El colangiocarcinoma en personas con enfermedad hepática crónica se diagnostica antes, según un estudio
El seguimiento clínico regular al que están sometidos los pacientes con enfermedad hepática crónica -incluidas la cirrosis, la hepatitis viral o la colangitis esclerosante primaria- facilita la detección precoz del colangiocarcinoma, un cáncer hepático agresivo y de elevada mortalidad si no es detectado en fases tempranas.
Esta es la principal conclusión de un estudio coordinado por el Instituto de Investigación Sanitaria Biogipuzkoa y el Hospital Universitario Donostia, que abre la puerta a evaluar programas de cribado específicos en poblaciones de alto riesgo, con el objetivo de mejorar la supervivencia global del colangiocarcinoma (CCA).
La investigación, coordinada por el doctor Jesús Bañales y la doctora Laura Izquierdo, del IIS Biogipuzkoa, ha analizado entre 2010 y 2024, un total de 3.743 pacientes con colangiocarcinoma (CCA), de los cuales 993 presentaban enfermedad hepática crónica y 2.750 no; en centros de Europa, América y Asia.
El estudio, que se presenta esta semana en el 51º Congreso Anual de la Asociación Española para el Estudio del Hígado (AEEH), que se celebra en Madrid, en el marco de la sesión de pósters, concluye que diagnóstico precoz facilita un mayor acceso a cirugía con intención curativa y, en consecuencia, se asocia a una mejor supervivencia.
El diagnóstico en fases más tempranas permitió que los pacientes con enfermedad hepática crónica accedieran con mayor frecuencia a cirugía con intención curativa (58% frente a 45%). Esto se tradujo en mejores resultados en supervivencia con mayor mediana de supervivencia global, con 12,2 meses tras el diagnóstico en pacientes con EHC, frente a 11,1 meses en aquellos sin EHC; mayor supervivencia a cinco años, un 58% superior en términos relativos en los pacientes con EHC (8,7% frente a 5,5%); y mejor pronóstico en el colangiocarcinoma intrahepático, en este subgrupo, la mediana de supervivencia fue de 14,2 meses, frente a 11,1 meses en pacientes sin EHC.
"Estos resultados refuerzan la necesidad de estandarizar y generalizar estrategias de detección precoz en pacientes con enfermedad hepática crónica, especialmente en aquellos con patologías como la cirrosis o la colangitis esclerosante primaria, que constituyen los principales factores de riesgo del colangiocarcinoma, así como en otras enfermedades del hígado. Asimismo, subrayan la importancia de impulsar la investigación en biomarcadores no invasivos para la detección temprana de este cáncer", señala el doctor Jesús Bañales, investigador principal del estudio.
CÁNCER POCO FRECUENTE, PERO EN AUMENTO
Este jueves es el Día Mundial del Colangiocarcinoma, un tumor poco frecuente y altamente agresivo de las vías biliares. Se origina en los conductos que transportan la bilis desde el hígado hacia el intestino, y, debido a que sus síntomas iniciales suelen ser inespecíficos -como cansancio o leves alteraciones en las pruebas hepáticas-, el diagnóstico se retrasa con frecuencia hasta fases avanzadas. "Se trata de un cáncer muy heterogéneo, ya que existen diferentes subtipos", señala el doctor Bañales.
Aunque en España se estima que representa alrededor del 2% de los nuevos diagnósticos de cáncer (entre 5.500 y 6.000 casos anuales), su incidencia podría estar infraestimada a nivel mundial debido a limitaciones históricas en los sistemas de diagnóstico, codificación y notificación de casos. A pesar de su baja frecuencia relativa, su impacto clínico es considerable, debido al diagnóstico tardío y a su reducida supervivencia.

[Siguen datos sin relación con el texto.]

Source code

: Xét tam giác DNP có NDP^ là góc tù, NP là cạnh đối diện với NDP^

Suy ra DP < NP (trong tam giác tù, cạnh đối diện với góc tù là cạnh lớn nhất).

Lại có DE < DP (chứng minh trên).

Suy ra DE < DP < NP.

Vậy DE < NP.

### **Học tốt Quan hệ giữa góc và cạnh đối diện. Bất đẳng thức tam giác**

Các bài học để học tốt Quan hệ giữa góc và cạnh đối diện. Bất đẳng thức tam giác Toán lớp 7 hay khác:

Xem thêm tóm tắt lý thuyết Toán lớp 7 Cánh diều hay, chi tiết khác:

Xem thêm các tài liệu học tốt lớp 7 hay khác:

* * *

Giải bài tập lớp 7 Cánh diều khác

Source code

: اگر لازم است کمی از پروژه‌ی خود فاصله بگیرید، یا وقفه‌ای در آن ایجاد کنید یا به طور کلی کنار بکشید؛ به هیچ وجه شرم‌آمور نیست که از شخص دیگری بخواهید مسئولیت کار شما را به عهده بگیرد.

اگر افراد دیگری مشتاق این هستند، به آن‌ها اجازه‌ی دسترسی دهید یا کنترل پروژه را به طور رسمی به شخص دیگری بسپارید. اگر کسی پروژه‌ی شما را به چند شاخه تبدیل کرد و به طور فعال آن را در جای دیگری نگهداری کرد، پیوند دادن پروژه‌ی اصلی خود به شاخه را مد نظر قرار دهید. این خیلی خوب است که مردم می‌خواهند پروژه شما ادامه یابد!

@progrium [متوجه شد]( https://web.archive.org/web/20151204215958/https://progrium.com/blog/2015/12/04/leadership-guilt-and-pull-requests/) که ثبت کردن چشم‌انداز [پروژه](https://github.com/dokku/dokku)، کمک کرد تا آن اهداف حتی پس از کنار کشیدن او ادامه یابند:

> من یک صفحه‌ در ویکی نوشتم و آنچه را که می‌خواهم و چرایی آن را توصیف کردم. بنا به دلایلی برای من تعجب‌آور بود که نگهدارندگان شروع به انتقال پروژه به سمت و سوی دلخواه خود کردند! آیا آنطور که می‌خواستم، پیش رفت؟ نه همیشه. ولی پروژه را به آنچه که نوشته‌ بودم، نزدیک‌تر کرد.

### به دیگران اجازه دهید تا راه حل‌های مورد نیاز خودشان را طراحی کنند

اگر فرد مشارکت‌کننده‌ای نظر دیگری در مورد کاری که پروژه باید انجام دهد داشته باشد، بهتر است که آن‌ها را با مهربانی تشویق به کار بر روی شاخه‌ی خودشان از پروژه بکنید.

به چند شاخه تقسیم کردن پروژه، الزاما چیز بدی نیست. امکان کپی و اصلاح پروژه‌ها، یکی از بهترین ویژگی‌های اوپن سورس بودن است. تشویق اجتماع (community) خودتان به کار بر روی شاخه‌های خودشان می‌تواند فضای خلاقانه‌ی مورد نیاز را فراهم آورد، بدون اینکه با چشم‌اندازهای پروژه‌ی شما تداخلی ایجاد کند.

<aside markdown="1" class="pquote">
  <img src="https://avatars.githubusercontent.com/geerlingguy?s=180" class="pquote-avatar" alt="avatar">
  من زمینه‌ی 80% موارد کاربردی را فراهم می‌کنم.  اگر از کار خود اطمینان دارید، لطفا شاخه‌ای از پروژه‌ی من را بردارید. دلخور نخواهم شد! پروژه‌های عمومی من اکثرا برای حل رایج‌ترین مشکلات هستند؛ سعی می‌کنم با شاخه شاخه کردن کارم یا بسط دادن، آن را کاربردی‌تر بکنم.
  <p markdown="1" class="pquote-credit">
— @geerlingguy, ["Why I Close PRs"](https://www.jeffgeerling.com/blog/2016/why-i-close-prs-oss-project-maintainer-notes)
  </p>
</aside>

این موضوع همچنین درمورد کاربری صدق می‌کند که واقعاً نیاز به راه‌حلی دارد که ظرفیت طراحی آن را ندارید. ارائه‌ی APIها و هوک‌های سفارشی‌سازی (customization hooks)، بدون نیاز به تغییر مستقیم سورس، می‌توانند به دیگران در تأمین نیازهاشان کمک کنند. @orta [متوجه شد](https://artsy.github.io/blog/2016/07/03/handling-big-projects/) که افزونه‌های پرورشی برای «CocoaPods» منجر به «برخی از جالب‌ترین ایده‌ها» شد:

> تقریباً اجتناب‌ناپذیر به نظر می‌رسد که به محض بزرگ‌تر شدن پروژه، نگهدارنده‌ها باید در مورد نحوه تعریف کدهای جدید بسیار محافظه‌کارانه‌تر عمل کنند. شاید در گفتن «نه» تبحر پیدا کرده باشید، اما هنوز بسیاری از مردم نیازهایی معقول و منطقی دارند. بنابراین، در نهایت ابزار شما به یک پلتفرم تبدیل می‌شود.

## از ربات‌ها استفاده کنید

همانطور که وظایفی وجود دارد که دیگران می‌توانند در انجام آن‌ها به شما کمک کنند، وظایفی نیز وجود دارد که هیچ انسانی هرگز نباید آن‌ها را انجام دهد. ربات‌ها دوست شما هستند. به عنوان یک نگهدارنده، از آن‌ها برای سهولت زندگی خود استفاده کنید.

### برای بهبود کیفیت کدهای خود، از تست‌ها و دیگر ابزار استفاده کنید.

"Es habitual es que el colangiocarcinoma aparezca en personas que ya tienen una enfermedad hepática, pero no siempre. Los especialistas cada vez observamos más casos en personas sin patología hepática conocida", añade doctor Alejandro Forner, secretario científico de la AEEH y colaborador en el estudio.
En su opinión, el gran reto es avanzar en el diagnóstico precoz y lograr una mayor tasa de supervivencia. Tan solo entre el 20 y 30 por ciento de los pacientes son candidatos a cirugía, y la supervivencia a 5 años, incluso tras resección completa, sigue siendo inferior al 20%, especialmente cuando se diagnostica en fases avanzadas.
No obstante, "estamos viviendo una revolución terapéutica basada en tratamientos dirigidos y personalizados según el perfil mutacional del tumor. Al menos dos ya han sido aprobados en España y otros se encuentran en fase clínica, lo que abre nuevas y prometedoras oportunidades para los pacientes", concluye Bañales.